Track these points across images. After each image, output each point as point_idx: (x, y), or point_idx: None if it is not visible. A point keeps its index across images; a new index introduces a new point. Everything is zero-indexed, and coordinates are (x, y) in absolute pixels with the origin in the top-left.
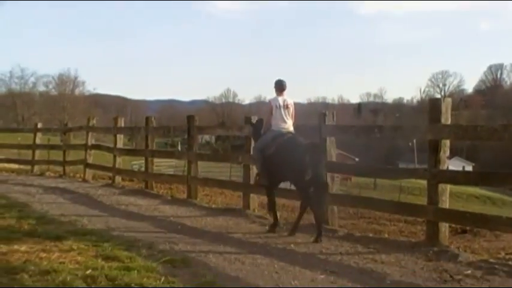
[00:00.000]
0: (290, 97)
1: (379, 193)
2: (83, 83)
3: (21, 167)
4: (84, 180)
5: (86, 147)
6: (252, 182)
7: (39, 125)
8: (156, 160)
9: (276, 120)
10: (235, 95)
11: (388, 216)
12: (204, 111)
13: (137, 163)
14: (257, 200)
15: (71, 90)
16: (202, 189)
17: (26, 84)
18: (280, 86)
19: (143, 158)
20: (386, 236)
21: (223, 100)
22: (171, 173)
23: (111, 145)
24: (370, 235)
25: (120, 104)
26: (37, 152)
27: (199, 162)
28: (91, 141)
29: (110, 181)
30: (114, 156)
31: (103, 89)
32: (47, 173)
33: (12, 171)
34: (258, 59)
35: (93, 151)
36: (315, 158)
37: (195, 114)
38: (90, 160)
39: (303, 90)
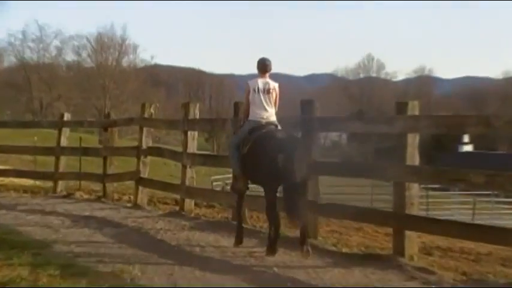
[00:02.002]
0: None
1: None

TO DO — For the string "None", report how many lines of the records contain it, giving the number only.

ANSWER AREA — 3